# Given problem
Reproduce word for word the stretch from the start of the items through the line containing "Noted: 4.44", with both ends included.

[start]

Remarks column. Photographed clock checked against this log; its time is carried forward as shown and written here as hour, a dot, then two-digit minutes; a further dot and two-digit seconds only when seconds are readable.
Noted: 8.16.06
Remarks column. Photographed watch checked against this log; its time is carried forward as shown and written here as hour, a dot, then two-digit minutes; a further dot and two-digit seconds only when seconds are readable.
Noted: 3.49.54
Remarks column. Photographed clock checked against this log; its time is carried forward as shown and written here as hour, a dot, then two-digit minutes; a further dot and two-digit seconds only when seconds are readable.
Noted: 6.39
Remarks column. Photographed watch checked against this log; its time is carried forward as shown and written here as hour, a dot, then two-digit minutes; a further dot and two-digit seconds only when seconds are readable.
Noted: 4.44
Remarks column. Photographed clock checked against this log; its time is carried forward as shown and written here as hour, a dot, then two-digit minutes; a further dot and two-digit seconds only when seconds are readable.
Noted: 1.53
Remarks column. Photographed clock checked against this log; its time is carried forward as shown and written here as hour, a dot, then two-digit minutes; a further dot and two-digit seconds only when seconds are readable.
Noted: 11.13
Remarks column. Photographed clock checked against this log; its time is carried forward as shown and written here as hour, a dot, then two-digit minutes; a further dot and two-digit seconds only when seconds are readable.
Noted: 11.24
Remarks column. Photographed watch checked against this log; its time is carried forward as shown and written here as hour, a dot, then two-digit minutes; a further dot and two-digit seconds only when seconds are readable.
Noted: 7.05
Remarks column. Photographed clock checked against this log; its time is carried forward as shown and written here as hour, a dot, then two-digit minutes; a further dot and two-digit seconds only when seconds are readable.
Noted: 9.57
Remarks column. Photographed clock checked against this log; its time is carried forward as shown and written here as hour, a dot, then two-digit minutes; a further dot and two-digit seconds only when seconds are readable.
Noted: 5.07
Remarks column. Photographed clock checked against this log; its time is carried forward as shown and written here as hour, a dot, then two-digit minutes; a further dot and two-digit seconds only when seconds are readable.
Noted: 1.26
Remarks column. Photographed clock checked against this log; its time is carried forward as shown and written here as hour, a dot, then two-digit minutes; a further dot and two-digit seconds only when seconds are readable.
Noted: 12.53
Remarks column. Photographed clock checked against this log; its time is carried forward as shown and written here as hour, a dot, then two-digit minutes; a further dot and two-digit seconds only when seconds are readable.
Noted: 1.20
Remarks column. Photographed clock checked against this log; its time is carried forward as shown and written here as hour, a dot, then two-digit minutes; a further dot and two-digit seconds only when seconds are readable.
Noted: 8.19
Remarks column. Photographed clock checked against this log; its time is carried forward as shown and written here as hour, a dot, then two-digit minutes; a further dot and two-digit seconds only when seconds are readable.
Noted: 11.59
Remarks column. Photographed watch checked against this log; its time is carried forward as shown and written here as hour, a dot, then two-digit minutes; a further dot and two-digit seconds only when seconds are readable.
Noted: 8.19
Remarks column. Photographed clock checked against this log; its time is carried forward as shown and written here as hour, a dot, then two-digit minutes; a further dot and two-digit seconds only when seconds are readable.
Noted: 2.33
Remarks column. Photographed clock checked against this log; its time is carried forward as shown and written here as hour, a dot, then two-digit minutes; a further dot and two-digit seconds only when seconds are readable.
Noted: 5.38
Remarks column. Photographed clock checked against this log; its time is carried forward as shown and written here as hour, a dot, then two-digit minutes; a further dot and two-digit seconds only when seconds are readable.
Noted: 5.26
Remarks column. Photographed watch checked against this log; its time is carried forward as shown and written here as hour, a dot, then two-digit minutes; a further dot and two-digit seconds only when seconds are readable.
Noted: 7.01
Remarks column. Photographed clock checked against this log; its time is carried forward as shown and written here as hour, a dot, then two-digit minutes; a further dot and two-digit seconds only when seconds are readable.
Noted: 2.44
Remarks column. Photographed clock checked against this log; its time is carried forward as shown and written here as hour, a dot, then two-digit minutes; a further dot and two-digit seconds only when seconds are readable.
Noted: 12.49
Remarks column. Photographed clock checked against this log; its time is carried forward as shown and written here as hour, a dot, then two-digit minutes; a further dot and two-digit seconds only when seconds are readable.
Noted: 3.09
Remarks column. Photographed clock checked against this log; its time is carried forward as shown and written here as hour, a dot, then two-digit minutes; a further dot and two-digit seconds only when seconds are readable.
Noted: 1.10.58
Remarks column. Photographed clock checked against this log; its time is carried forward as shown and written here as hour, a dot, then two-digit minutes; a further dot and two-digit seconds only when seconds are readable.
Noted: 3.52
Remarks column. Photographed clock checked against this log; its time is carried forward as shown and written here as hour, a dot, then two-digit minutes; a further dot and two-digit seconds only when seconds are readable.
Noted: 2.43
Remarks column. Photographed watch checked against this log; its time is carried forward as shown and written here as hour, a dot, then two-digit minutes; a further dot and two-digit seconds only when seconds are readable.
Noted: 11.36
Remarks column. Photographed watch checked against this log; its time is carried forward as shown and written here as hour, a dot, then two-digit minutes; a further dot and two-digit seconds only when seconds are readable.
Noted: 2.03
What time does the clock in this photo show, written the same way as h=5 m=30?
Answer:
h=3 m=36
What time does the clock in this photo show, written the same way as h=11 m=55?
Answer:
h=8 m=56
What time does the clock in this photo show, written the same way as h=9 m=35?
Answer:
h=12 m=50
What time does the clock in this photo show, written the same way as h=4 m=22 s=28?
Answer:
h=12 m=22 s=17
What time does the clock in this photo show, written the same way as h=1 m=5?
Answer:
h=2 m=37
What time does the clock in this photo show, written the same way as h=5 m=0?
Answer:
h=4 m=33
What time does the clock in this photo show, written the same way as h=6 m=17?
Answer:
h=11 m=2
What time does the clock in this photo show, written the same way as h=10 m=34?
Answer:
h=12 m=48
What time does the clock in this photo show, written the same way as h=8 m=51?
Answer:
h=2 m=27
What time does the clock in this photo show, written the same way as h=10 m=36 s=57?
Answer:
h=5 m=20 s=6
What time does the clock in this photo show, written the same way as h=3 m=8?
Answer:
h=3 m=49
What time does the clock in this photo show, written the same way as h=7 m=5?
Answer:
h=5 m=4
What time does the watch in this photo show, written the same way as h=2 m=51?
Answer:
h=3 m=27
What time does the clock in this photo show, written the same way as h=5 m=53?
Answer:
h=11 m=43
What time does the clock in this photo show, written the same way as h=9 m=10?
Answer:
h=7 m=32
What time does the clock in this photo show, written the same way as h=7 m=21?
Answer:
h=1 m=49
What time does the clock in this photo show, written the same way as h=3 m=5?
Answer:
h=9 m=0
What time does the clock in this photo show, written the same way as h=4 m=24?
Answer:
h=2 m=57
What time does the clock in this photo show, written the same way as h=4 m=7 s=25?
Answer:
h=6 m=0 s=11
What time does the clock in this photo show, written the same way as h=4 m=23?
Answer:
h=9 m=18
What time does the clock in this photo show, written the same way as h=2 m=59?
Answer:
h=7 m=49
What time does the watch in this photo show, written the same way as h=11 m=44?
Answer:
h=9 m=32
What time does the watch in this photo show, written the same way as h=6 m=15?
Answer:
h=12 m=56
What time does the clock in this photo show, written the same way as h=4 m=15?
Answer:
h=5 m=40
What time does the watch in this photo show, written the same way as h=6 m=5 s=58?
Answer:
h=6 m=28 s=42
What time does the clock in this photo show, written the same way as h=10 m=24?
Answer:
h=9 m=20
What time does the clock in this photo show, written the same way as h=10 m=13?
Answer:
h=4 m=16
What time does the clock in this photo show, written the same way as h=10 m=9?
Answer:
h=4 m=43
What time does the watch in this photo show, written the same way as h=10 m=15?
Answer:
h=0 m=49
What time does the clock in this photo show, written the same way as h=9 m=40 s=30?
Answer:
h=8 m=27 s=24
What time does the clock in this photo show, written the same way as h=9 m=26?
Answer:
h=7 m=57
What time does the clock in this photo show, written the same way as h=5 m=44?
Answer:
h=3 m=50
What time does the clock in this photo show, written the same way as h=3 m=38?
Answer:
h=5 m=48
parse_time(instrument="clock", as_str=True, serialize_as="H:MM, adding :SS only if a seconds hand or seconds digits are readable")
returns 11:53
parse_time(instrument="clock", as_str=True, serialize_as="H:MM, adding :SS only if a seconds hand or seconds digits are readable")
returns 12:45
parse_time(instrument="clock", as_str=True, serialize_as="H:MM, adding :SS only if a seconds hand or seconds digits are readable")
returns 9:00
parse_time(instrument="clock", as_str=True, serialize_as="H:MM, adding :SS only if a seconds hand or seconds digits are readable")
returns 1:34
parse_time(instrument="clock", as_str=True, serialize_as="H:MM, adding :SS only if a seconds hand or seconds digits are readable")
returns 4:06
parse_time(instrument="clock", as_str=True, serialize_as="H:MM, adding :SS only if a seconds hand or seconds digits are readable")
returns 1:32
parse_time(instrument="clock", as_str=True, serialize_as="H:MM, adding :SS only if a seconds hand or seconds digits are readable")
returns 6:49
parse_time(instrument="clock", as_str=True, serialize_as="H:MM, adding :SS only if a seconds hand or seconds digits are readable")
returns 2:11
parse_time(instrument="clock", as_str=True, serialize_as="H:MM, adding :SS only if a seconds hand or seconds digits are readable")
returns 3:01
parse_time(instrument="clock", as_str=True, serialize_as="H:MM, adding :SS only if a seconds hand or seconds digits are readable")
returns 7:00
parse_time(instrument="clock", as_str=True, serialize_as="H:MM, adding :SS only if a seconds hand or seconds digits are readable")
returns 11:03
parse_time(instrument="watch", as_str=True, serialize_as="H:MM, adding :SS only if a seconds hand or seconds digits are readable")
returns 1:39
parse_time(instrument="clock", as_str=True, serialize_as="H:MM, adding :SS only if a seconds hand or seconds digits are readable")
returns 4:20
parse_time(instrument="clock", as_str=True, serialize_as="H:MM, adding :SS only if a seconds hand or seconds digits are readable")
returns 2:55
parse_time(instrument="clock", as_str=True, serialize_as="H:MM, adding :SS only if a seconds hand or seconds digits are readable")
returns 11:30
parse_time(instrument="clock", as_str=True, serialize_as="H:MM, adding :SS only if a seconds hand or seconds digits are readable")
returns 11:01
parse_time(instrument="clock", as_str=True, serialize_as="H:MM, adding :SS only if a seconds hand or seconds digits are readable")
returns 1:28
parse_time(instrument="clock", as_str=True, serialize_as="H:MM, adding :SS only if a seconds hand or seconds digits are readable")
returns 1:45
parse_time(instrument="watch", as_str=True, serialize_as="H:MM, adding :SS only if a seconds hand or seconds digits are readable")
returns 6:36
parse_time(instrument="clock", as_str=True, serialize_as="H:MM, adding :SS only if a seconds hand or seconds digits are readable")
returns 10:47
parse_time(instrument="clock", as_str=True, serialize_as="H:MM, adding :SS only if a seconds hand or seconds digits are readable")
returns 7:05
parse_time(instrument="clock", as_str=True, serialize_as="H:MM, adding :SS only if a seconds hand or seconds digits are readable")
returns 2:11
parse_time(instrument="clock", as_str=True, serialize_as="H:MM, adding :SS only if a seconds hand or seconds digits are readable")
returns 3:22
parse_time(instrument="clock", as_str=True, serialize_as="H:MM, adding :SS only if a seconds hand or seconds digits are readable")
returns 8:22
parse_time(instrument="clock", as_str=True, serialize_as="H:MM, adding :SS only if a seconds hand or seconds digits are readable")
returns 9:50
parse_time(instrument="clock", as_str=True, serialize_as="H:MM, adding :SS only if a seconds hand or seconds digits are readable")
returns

[end]

# Result of this task
Remarks column. Photographed clock checked against this log; its time is carried forward as shown and written here as hour, a dot, then two-digit minutes; a further dot and two-digit seconds only when seconds are readable.
Noted: 8.16.06
Remarks column. Photographed watch checked against this log; its time is carried forward as shown and written here as hour, a dot, then two-digit minutes; a further dot and two-digit seconds only when seconds are readable.
Noted: 3.49.54
Remarks column. Photographed clock checked against this log; its time is carried forward as shown and written here as hour, a dot, then two-digit minutes; a further dot and two-digit seconds only when seconds are readable.
Noted: 6.39
Remarks column. Photographed watch checked against this log; its time is carried forward as shown and written here as hour, a dot, then two-digit minutes; a further dot and two-digit seconds only when seconds are readable.
Noted: 4.44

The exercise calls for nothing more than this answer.